**TESTO**
++++

Lada Trifonova Price si è laureata in giornalismo all’Università di Sofia, in Bulgaria, poco dopo il crollo del regime comunista. Ha costruito la sua carriera nel Regno Unito, lavorando prima come freelance, iniziando poi a insegnare giornalismo presso l’Università di Sheffield Hallam e diventando, infine, responsabile della formazione presso il Centro per la Libertà dei Media (CFOM). Il suo ambito di ricerca è la libertà d’informazione nell’Europa Orientale e, in particolare, nel suo paese d’origine. L’ingresso nell’Unione Europea non sembra aver migliorato la salute del giornalismo in Bulgaria, anzi: la professoressa Price, in questa intervista, spiega perché.

Si può parlare di ‘liberalizzazione’ dei media in Bulgaria, dopo il 1989?

Il processo di democratizzazione è stato lungo e doloroso, ma nei primi anni ‘90 si è percepita una forte volontà di cambiamento. La cosiddetta “Terza Ondata” democratica, a cui la Bulgaria appartiene, ha investito anche il mercato mediatico. Il panorama è completamente cambiato in pochi anni: il controllo è passato dallo stato ai privati, con la sola eccezione dei canali radio-televisivi rimasti di proprietà pubblica. La concorrenza era feroce perché erano numerosissime le testate apparse in quegli anni. I gruppi stranieri sono entrati nel mercato a metà anni Novanta, un po’ più lentamente rispetto ad altri paesi del blocco orientale. Hanno inizialmente puntato sulla stampa, come l’editore tedesco WAZ, ma hanno poi spostato i loro investimenti nella televisione.

Un’euforia dissipata dalla crisi economica globale che in Bulgaria si è sentita a partire dal 2009…

Il tradizionale modello economico dei media è in crisi, non solo in Bulgaria. È sempre più difficile sopravvivere con i soli proventi derivanti dalla pubblicità e dalle vendite. La crisi globale del 2008 – 2009 ha reso tutto ancora più difficile e, in Bulgaria, ha permesso agli oligarchi di acquisire più potere. WAZ, l’editore tedesco di cui parlavo prima, ha disinvestito nel 2010 principalmente perché non poteva più sostenere le pressioni causate dal groviglio tra economia e politica – sono stati gli stessi proprietari a dichiararlo. Purtroppo la Bulgaria è il paese più corrotto dell’Unione Europea e questo ha un impatto negativo sull’informazione e sul giornalismo. Uno dei problemi principali è la mancata trasparenza: nessuno sa chi c’è dietro ai media, chi li finanzia. Non deve allora sorprendere che la popolazione bulgara abbia una scarsissima fiducia nei mezzi d’informazione. Ironicamente, nel 2010 il Parlamento bulgaro ha approvato un dispositivo legale speciale a garanzia della trasparenza della proprietà dei media: una splendida iniziativa, rimasta solo sulla carta.

++++

**ESTRATTO DELL'ELENCO**
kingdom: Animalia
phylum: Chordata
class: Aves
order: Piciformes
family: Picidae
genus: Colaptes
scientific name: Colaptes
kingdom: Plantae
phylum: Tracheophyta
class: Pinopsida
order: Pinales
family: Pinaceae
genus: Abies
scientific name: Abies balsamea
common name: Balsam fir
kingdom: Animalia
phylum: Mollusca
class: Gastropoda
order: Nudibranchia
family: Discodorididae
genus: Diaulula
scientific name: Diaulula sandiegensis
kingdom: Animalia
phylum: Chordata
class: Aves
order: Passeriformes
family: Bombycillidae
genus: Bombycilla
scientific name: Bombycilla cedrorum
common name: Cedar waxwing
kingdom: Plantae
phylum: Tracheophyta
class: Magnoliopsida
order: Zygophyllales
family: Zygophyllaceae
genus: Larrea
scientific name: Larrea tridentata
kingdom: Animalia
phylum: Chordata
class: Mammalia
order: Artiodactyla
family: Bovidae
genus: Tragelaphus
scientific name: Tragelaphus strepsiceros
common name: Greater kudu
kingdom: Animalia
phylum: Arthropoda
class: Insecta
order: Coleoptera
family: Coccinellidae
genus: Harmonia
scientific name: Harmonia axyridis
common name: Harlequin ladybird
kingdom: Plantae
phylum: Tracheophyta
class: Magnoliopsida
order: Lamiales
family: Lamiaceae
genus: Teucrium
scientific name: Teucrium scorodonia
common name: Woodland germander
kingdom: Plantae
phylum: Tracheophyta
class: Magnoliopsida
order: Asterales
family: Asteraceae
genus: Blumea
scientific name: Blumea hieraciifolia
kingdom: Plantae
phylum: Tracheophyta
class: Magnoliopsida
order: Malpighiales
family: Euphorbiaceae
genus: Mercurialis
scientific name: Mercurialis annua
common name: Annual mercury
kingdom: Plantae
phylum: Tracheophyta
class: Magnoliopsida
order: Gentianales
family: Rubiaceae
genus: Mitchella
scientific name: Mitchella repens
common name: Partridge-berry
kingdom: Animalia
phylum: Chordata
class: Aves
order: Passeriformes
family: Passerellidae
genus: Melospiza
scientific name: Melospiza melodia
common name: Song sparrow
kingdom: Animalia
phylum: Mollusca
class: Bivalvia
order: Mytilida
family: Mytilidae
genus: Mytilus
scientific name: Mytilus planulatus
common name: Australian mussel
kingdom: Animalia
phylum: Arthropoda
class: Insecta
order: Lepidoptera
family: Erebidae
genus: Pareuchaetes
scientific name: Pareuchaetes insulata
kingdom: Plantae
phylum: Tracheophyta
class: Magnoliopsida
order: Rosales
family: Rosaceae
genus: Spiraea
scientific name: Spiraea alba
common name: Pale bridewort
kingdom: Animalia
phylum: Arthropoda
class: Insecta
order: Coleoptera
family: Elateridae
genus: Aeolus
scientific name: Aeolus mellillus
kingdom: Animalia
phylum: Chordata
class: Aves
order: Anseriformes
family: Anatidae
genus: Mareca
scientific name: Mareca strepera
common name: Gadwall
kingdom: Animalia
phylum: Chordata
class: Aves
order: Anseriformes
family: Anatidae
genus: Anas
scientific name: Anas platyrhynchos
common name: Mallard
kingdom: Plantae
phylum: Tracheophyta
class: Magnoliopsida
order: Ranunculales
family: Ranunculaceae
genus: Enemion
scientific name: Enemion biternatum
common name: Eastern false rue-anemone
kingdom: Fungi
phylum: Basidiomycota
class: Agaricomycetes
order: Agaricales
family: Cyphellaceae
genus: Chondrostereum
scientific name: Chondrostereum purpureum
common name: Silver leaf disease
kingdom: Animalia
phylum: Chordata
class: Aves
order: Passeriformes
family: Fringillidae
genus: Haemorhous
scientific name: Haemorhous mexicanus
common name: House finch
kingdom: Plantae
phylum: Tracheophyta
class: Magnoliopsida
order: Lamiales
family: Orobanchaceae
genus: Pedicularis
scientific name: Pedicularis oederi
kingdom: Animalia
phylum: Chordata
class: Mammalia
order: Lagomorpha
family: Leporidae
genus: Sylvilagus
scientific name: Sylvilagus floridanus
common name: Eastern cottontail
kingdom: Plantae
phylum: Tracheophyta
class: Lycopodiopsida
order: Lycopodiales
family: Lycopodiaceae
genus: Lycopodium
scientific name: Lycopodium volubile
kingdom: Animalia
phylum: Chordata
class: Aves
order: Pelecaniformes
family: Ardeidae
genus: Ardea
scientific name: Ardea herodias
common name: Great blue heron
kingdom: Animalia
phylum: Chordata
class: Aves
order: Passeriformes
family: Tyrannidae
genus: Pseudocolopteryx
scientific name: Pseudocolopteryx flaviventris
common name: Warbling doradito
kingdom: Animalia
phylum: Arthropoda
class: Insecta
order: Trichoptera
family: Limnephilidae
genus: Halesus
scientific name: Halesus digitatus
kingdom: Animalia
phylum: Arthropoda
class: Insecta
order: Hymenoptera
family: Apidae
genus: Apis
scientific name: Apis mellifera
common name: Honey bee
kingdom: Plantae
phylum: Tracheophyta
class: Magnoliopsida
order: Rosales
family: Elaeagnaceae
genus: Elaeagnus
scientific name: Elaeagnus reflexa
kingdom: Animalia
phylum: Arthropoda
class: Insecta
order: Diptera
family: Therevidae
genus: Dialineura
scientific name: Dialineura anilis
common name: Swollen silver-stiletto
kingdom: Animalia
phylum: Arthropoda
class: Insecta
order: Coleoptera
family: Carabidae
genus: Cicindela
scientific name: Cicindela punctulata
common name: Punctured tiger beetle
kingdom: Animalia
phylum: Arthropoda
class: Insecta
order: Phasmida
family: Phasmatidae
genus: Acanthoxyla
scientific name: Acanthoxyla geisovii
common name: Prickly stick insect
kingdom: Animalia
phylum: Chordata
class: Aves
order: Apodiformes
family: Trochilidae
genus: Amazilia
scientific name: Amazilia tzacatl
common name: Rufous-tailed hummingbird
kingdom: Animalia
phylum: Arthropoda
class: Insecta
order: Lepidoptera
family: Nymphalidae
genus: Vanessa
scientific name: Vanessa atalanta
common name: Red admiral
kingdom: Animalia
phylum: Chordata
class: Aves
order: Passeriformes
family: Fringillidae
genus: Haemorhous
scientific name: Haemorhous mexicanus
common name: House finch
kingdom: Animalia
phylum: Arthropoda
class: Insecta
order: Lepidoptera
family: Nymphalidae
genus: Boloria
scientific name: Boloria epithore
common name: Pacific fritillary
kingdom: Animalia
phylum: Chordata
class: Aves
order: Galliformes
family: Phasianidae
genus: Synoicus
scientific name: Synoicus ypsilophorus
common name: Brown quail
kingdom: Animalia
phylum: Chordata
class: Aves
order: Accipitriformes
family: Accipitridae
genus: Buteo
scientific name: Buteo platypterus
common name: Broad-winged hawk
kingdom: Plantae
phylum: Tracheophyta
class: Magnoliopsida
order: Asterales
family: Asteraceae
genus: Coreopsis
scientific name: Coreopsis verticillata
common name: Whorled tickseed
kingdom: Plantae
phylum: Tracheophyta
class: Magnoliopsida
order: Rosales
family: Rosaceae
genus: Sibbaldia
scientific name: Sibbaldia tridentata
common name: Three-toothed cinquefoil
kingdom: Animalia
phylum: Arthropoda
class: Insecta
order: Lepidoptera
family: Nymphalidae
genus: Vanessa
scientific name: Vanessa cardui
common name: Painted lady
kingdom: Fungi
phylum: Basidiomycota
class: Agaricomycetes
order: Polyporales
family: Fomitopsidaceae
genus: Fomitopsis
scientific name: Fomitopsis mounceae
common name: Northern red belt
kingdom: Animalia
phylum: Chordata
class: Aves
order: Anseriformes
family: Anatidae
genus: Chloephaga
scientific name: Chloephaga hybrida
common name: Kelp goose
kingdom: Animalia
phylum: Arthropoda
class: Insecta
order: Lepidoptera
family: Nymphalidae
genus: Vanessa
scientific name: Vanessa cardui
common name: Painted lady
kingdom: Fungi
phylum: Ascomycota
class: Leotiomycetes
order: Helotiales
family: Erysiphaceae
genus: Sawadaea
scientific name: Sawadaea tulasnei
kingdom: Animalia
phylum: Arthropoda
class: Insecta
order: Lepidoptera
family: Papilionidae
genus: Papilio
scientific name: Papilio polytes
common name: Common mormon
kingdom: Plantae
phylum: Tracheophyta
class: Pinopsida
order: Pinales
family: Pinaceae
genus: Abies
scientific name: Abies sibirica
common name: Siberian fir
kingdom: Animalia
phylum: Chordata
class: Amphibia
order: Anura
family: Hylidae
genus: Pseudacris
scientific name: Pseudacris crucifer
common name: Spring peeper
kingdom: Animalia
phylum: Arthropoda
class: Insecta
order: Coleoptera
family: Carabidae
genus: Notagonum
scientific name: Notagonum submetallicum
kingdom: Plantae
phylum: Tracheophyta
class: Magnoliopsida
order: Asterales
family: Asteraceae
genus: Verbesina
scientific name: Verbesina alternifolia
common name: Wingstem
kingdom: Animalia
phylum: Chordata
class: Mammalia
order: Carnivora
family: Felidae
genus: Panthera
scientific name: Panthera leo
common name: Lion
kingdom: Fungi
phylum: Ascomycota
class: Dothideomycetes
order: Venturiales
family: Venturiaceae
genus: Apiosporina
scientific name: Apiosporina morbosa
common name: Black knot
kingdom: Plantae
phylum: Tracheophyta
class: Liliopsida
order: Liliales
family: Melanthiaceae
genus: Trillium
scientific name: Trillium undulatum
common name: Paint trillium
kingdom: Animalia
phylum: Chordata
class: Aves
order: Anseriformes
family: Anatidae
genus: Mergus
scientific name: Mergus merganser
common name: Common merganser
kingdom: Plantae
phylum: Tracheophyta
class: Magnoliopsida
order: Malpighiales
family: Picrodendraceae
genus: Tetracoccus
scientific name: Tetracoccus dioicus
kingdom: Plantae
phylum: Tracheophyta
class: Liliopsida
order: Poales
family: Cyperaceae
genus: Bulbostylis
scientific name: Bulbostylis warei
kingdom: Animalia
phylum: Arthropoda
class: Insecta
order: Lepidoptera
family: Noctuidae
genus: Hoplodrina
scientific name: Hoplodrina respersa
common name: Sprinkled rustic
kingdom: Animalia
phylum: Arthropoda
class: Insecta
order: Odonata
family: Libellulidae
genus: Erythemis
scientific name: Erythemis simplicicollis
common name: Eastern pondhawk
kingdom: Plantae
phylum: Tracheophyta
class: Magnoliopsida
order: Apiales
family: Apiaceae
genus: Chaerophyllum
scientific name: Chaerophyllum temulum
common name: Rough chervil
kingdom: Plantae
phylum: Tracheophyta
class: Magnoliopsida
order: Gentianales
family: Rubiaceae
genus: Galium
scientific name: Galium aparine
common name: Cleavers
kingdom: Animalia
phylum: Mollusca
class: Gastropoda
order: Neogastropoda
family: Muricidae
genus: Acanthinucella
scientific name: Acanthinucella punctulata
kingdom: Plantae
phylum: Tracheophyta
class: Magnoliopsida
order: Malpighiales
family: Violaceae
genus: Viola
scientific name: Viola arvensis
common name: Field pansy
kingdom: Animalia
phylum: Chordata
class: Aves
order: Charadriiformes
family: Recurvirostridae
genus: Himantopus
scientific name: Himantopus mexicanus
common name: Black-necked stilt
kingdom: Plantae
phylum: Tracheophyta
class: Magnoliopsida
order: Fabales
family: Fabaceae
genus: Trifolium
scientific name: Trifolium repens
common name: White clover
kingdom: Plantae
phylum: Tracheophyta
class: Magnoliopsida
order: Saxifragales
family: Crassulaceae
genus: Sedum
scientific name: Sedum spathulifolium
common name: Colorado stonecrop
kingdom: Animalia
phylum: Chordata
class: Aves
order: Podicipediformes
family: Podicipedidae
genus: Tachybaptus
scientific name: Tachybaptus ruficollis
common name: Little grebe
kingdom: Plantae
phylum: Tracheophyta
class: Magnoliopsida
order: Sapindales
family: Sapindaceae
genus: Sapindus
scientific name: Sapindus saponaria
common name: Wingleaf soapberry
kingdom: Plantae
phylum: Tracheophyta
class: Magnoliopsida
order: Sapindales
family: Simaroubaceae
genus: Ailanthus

++++

**COMPITI ED ESERCIZI**
• A. Riscrivi l'elenco dalla sua prima riga fino alla riga con "genus: Tragelaphus" compresa, sostituendo "scientific name" con "nome scientifico" e lasciando invariato tutto il resto.
• B. Scrivi il seguito dell'intervista sulla libertà dei media in Bulgaria.

**RISULTATI IN ORDINE**
• A.
kingdom: Animalia
phylum: Chordata
class: Aves
order: Piciformes
family: Picidae
genus: Colaptes
nome scientifico: Colaptes
kingdom: Plantae
phylum: Tracheophyta
class: Pinopsida
order: Pinales
family: Pinaceae
genus: Abies
nome scientifico: Abies balsamea
common name: Balsam fir
kingdom: Animalia
phylum: Mollusca
class: Gastropoda
order: Nudibranchia
family: Discodorididae
genus: Diaulula
nome scientifico: Diaulula sandiegensis
kingdom: Animalia
phylum: Chordata
class: Aves
order: Passeriformes
family: Bombycillidae
genus: Bombycilla
nome scientifico: Bombycilla cedrorum
common name: Cedar waxwing
kingdom: Plantae
phylum: Tracheophyta
class: Magnoliopsida
order: Zygophyllales
family: Zygophyllaceae
genus: Larrea
nome scientifico: Larrea tridentata
kingdom: Animalia
phylum: Chordata
class: Mammalia
order: Artiodactyla
family: Bovidae
genus: Tragelaphus

• B.
C’è spazio per i media indipendenti?

Questa è una domanda a cui è difficile rispondere. Difficile perché i giornalisti che provano ad indagare – per esempio – sulla corruzione, sono spesso vittime di intimidazioni, aggressioni o minacce. Lo strumento più usato dai politici e dalle altre figure pubbliche è la denuncia per diffamazione o calunnia. Per fortuna, i tribunali si muovono di solito a favore dei giornalisti per cui raramente si arriva a una condanna. Rispondendo alla domanda: ci sarebbe molto spazio per l’informazione indipendente in Bulgaria, ma sopravvivere è davvero difficile in un contesto così ostile.

Quanto sono forti le interferenze politiche nel giornalismo?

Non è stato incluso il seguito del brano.